Moon is a superbly acted, well executed, and intelligent psychological sci-fi that – finally – has the attention span of an adult.

For three long years, Sam Bell has dutifully harvested Helium 3 for Lunar, a company that claims it holds the key to solving humankind’s energy crisis. As Sam’s contract comes to an end, the lonely astronaut looks forward to returning to his wife and daughter down on Earth, where he will retire early and attempt to make up for lost time. His work on the Selene moon base has been enlightening — the solitude helping him to reflect on the past and overcome some serious anger issues — but the isolation is starting to make Sam uneasy. With only two weeks to go before he begins his journey back to Earth, Sam starts feeling strange: he’s having inexplicable visions, and hearing impossible sounds. Then, when a routine extraction goes horribly awry, it becomes apparent that Lunar hasn’t been entirely straightforward with Sam about their plans for replacing him. The new recruit seems strangely familiar, and before Sam returns to Earth, he will grapple with the realization that the life he has created may not be entirely his own. Up there, hundreds of thousands of miles from home, it appears that Sam’s contract isn’t the only thing about to expire. ~ Jason Buchanan, Rovi

Moon ditches visual gimmickry for existentialism. Ideas take center stage, and special effects are just a backdrop to the story. The build-up is a gradual reveal that shows the implications of technology that functions all too well for its creators.

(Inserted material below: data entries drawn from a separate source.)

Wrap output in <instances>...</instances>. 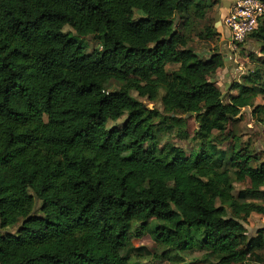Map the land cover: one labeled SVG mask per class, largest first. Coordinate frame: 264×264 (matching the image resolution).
<instances>
[{"label":"trees","instance_id":"obj_1","mask_svg":"<svg viewBox=\"0 0 264 264\" xmlns=\"http://www.w3.org/2000/svg\"><path fill=\"white\" fill-rule=\"evenodd\" d=\"M213 8L0 0V264H136L149 252L133 240L145 236L169 253H201L202 263L264 264V228L250 237L245 226L264 215L253 201L264 200V162L230 130L247 108L264 124V106H255L264 59L226 103L214 81L225 55L192 47L193 24ZM216 28L196 38L213 40ZM91 35L102 49L87 53L78 38ZM249 38L264 57V21ZM161 90L163 113L131 95L154 102ZM187 115L199 125L198 151L160 147L163 130L189 138ZM230 141L231 152L221 147ZM236 183L248 185L238 196Z\"/></svg>","mask_w":264,"mask_h":264},{"label":"rangeland","instance_id":"obj_2","mask_svg":"<svg viewBox=\"0 0 264 264\" xmlns=\"http://www.w3.org/2000/svg\"><path fill=\"white\" fill-rule=\"evenodd\" d=\"M210 4H213V10L208 15L207 21L205 22H196L193 24V31L191 39L194 38L192 47L199 52L204 57L209 56L210 52H217L219 54H224L226 57V65L224 69H221L214 81L216 85L220 88L223 93L224 100L227 103L231 95L237 94L236 91H231V88L236 83L242 85H248L247 76L259 63L260 59H264L261 49L262 45L257 42L254 38L247 39L243 44L238 46V50L235 47H232V41L229 36L228 31L225 28L224 20H219V13H225L230 9L232 3L236 0H207ZM215 2V3H214ZM233 3V4H234ZM231 10V9H230ZM182 21L178 20L177 25L181 24ZM215 24V25H214ZM208 25L217 27L219 36L213 40L207 42H200L196 37L198 33L204 30ZM64 32L69 34L71 37H76V31L67 26L64 28ZM86 49L87 53H91L95 50L102 49V41L97 39L96 36L91 35L87 37L78 38ZM210 51V52H209ZM264 61V60H263ZM114 88H119V85L114 83ZM164 90H161L158 96V99L154 102L149 101L147 98H141L136 91H131V95L136 98L141 103L150 107L151 109H156L160 112H164V107L162 104V98L164 97ZM255 106H264V95H261L255 101ZM254 108H247L243 110L242 115L239 119L233 123L230 127L231 132L233 133L235 140H238L243 146H250V149L255 152V154L261 159V162H264V124L256 123L253 118ZM187 119V116H181ZM127 116L123 117L117 122H110L108 124L109 129L120 127L126 121ZM199 125L196 122L194 116L188 118L187 122V132L189 138L181 139L177 136V129L175 132L168 133L166 130H163L159 133V143L160 147L165 146L170 143L176 145L183 149L187 155H191L193 152H197L199 149V143L193 140L194 133L198 129ZM233 141L227 142L221 147L229 152L232 150ZM248 188L247 184L236 183L234 195L238 196L239 193ZM259 205H264V200H253ZM42 203L37 200L35 213L39 214ZM250 237H255L258 231L264 228V215L252 214L248 217L247 224L245 225ZM18 227H13L7 230L2 231V233H12L15 234L18 231ZM133 243L136 247H145L148 252H143L141 257H134L133 262L136 264H176L175 261L179 256L183 259L182 262L177 264H216L215 262L211 263H202L201 253H196L191 256L187 255H177L176 253H169L165 248L157 246L154 241L149 237L145 236L141 239H134ZM177 256V257H176ZM175 258V259H171ZM180 258V257H179Z\"/></svg>","mask_w":264,"mask_h":264},{"label":"built area","instance_id":"obj_3","mask_svg":"<svg viewBox=\"0 0 264 264\" xmlns=\"http://www.w3.org/2000/svg\"><path fill=\"white\" fill-rule=\"evenodd\" d=\"M224 21L232 47L238 50L259 22L264 21V0H236Z\"/></svg>","mask_w":264,"mask_h":264},{"label":"crops","instance_id":"obj_4","mask_svg":"<svg viewBox=\"0 0 264 264\" xmlns=\"http://www.w3.org/2000/svg\"><path fill=\"white\" fill-rule=\"evenodd\" d=\"M229 1H233V0H229ZM233 3H234V2H233ZM233 3H232V5H231L230 9L232 8ZM230 9L227 10L224 14H223V13H219V16H220V17H219V20H218V21H222V19L225 18V17L229 14ZM223 20H224V19H223ZM225 57H226V56H225Z\"/></svg>","mask_w":264,"mask_h":264},{"label":"water","instance_id":"obj_5","mask_svg":"<svg viewBox=\"0 0 264 264\" xmlns=\"http://www.w3.org/2000/svg\"><path fill=\"white\" fill-rule=\"evenodd\" d=\"M147 108L151 110V108H150V107H148V106H147ZM191 116H192V115H187V117H188V118H189V117H191Z\"/></svg>","mask_w":264,"mask_h":264}]
</instances>
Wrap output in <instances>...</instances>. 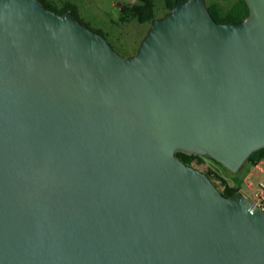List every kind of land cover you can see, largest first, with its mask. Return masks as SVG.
<instances>
[{
    "label": "water",
    "instance_id": "obj_1",
    "mask_svg": "<svg viewBox=\"0 0 264 264\" xmlns=\"http://www.w3.org/2000/svg\"><path fill=\"white\" fill-rule=\"evenodd\" d=\"M176 1L122 56L72 11L0 0V264H264L239 172L264 148V0Z\"/></svg>",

If human beings can be re-created and programmed like a disposable tool, then what is the value of human life? The film tackles this subject through Sam as he finally finds out what happens at the end of his contract.

Sam Rockwell delivers a superb performance as Sam Bell, portraying the contradicting types of his personality as he becomes self-aware, grapples with a borrowed existence, and realizes that his life has an expiration date.

The shots of the moon is both eerie and wonderful, adding to the lonely existence of Sam  and the drama that unfolds. Kevin Spacey’s voice is perfect for the robot assistant Gerty. Sam’s working station/living quarters are simple, but they provide a relatable practical work space.

While it’s been an engaging film, the Moon never steps beyond its placid course. It wraps up too nicely towards the end.

Nonetheless, Moon is a thought provoking psychological drama that may serve as a warning for a future of efficient, but not exactly ideal possibilities wherein technology can automate anything, even us.